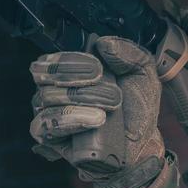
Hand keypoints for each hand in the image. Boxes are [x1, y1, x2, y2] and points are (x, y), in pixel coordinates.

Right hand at [29, 36, 166, 187]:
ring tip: (109, 106)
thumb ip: (128, 53)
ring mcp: (50, 114)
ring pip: (46, 99)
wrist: (143, 145)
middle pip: (45, 77)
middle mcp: (55, 91)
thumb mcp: (141, 73)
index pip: (52, 59)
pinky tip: (94, 120)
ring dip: (79, 99)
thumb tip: (104, 43)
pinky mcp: (51, 139)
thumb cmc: (136, 108)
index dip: (69, 60)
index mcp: (72, 72)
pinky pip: (44, 127)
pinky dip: (70, 120)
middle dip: (74, 77)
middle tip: (102, 82)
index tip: (97, 67)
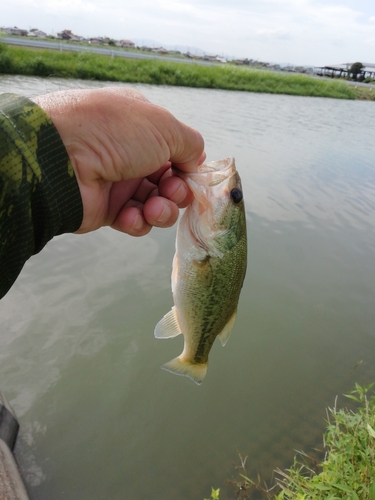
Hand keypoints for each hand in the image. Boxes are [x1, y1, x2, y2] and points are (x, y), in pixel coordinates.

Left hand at [33, 88, 204, 235]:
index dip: (188, 166)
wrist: (60, 158)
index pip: (176, 150)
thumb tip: (195, 162)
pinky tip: (131, 216)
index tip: (193, 175)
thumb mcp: (164, 126)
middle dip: (178, 190)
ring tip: (154, 208)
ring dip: (162, 210)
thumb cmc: (114, 132)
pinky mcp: (107, 209)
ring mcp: (118, 182)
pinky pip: (135, 220)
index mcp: (142, 126)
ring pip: (156, 204)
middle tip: (171, 191)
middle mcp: (131, 153)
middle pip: (169, 180)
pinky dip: (138, 221)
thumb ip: (190, 144)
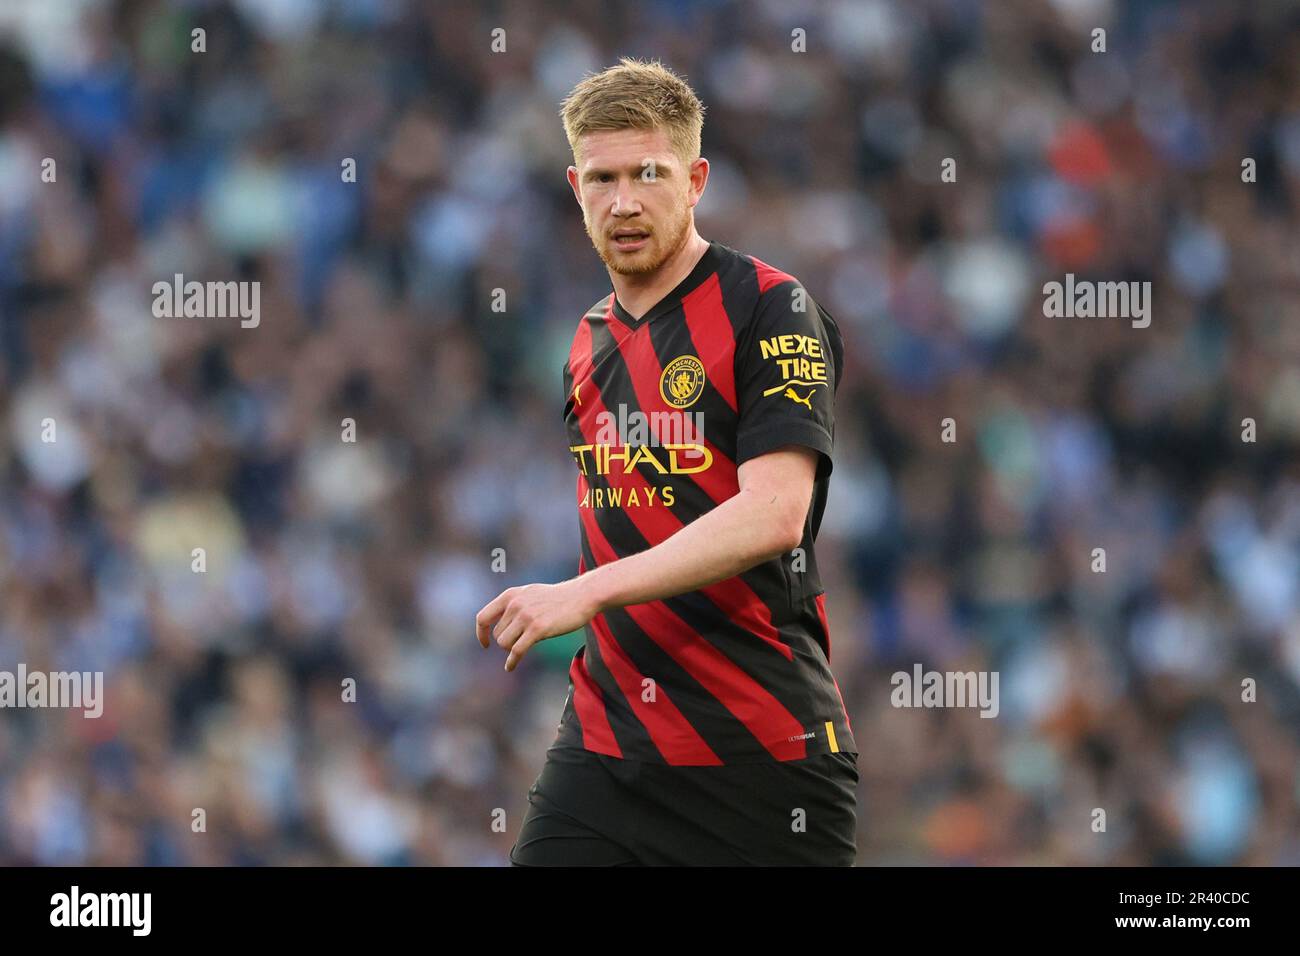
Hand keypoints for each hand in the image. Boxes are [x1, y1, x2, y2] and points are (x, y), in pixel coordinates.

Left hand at [475, 578, 599, 671]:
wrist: (582, 596)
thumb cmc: (558, 598)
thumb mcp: (530, 594)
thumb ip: (514, 605)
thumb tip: (500, 624)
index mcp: (510, 595)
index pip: (483, 617)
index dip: (481, 634)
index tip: (486, 644)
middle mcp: (515, 605)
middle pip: (498, 635)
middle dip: (507, 642)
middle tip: (522, 642)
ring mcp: (526, 616)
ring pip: (505, 643)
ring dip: (512, 649)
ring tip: (524, 647)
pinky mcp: (538, 629)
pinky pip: (517, 651)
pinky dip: (512, 662)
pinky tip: (510, 667)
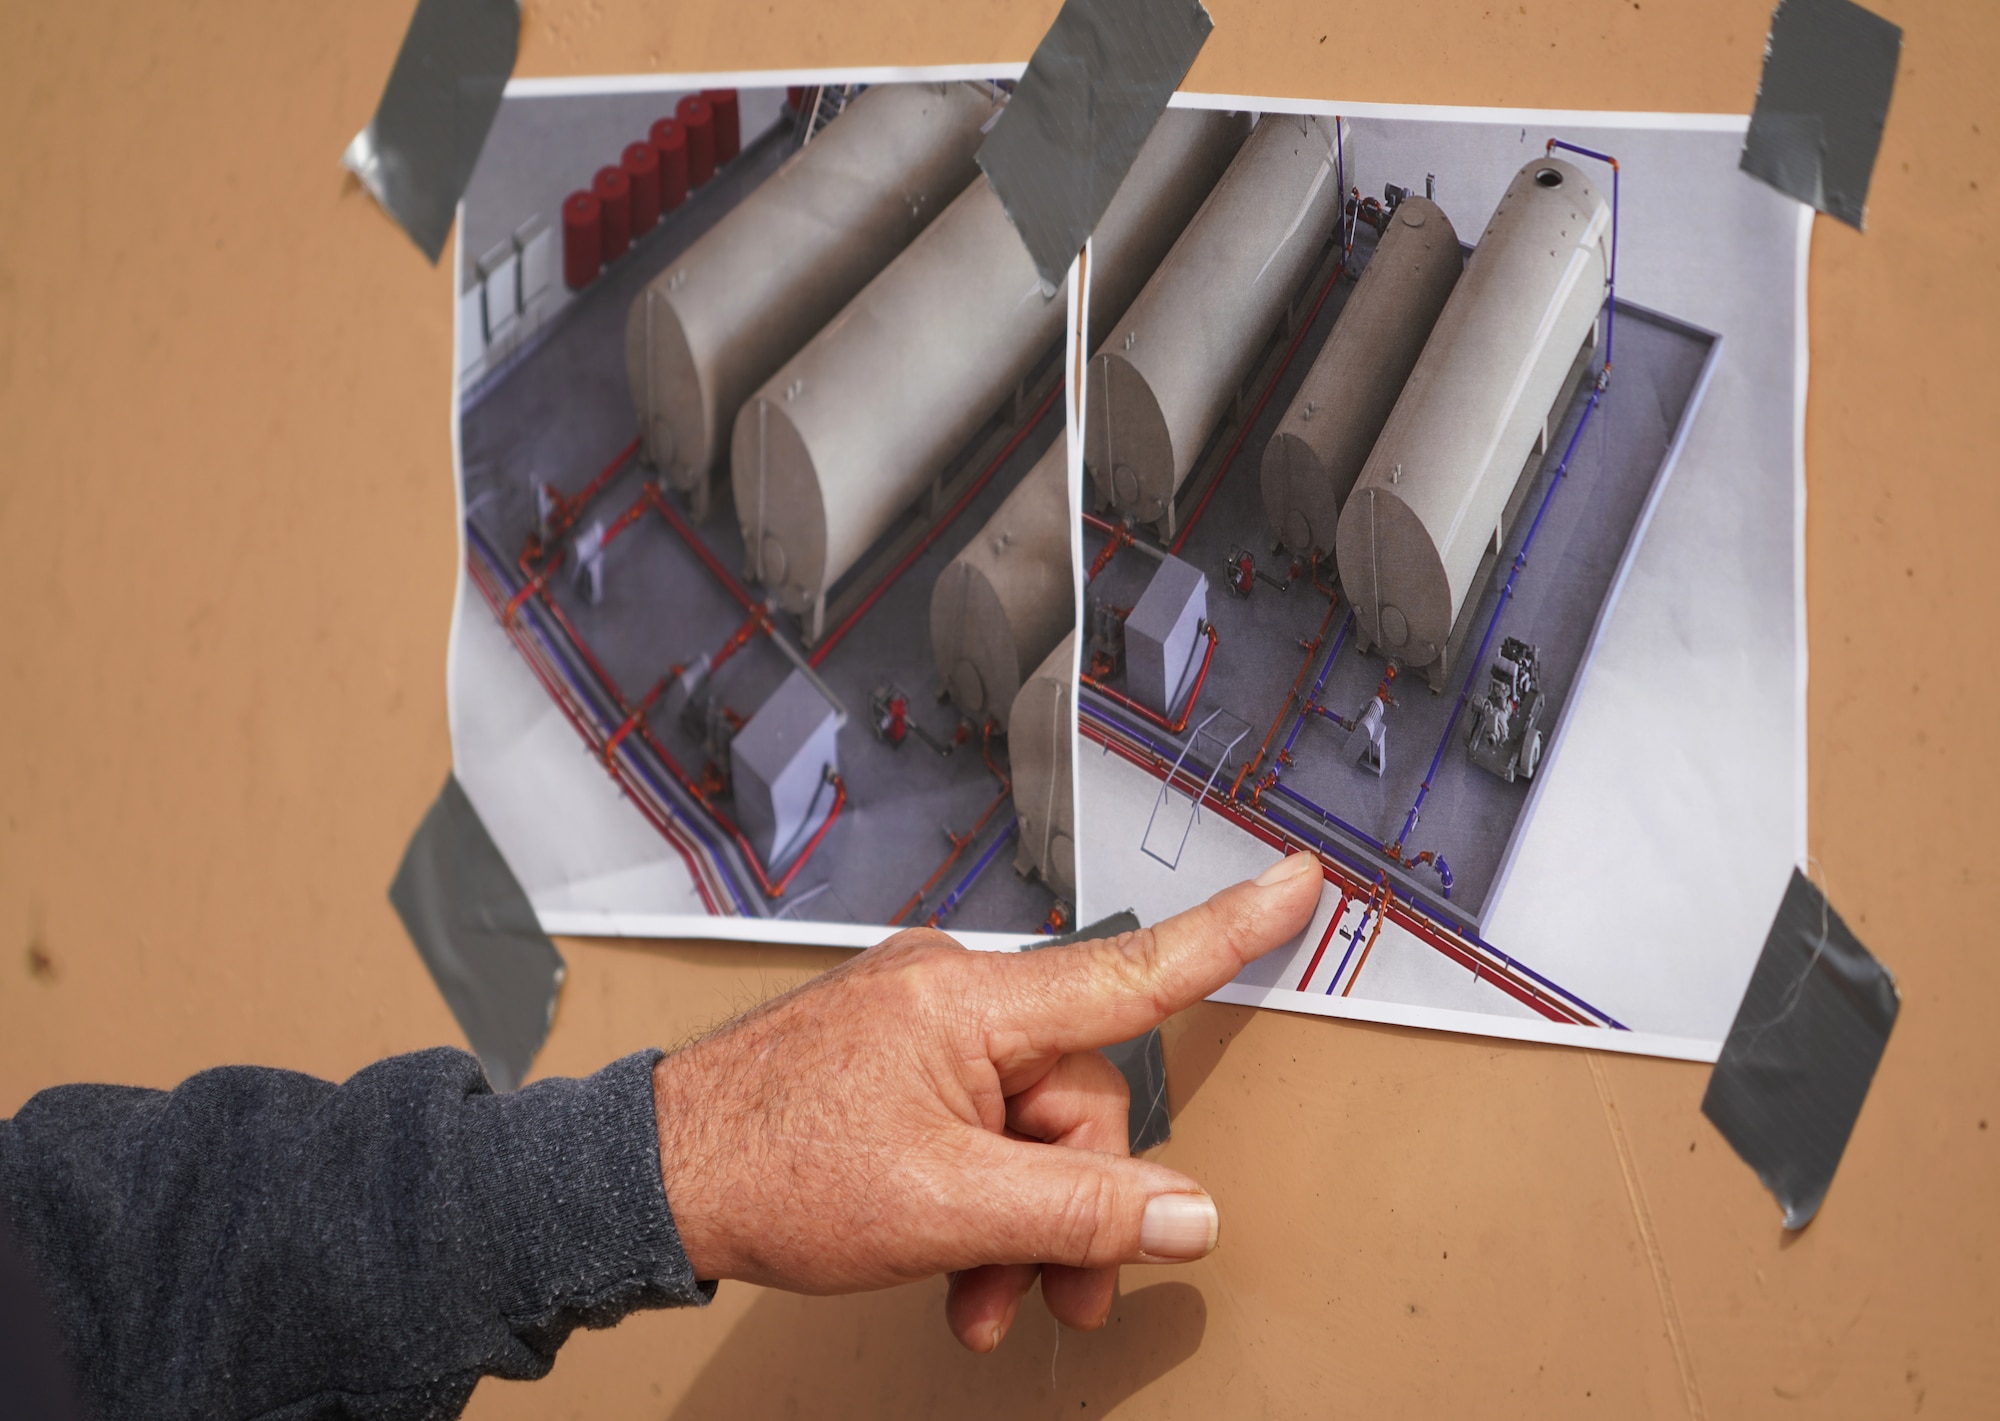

▶ **WHAT YOU SHOULD DO**:
Where a line of the listing holds "index", show that line.

▶ **TASK SOLUTION**:
index pip: (52, 59)
index dip: (69, 60)
index mcp: (72, 72)
index tip: (97, 67)
index dip: (188, 166)
index pip: (176, 150)
index tip: (193, 175)
index mcp: (142, 126)
index mcp: (510, 595)
index pip: (483, 617)
index dip: (481, 634)
index tip: (486, 644)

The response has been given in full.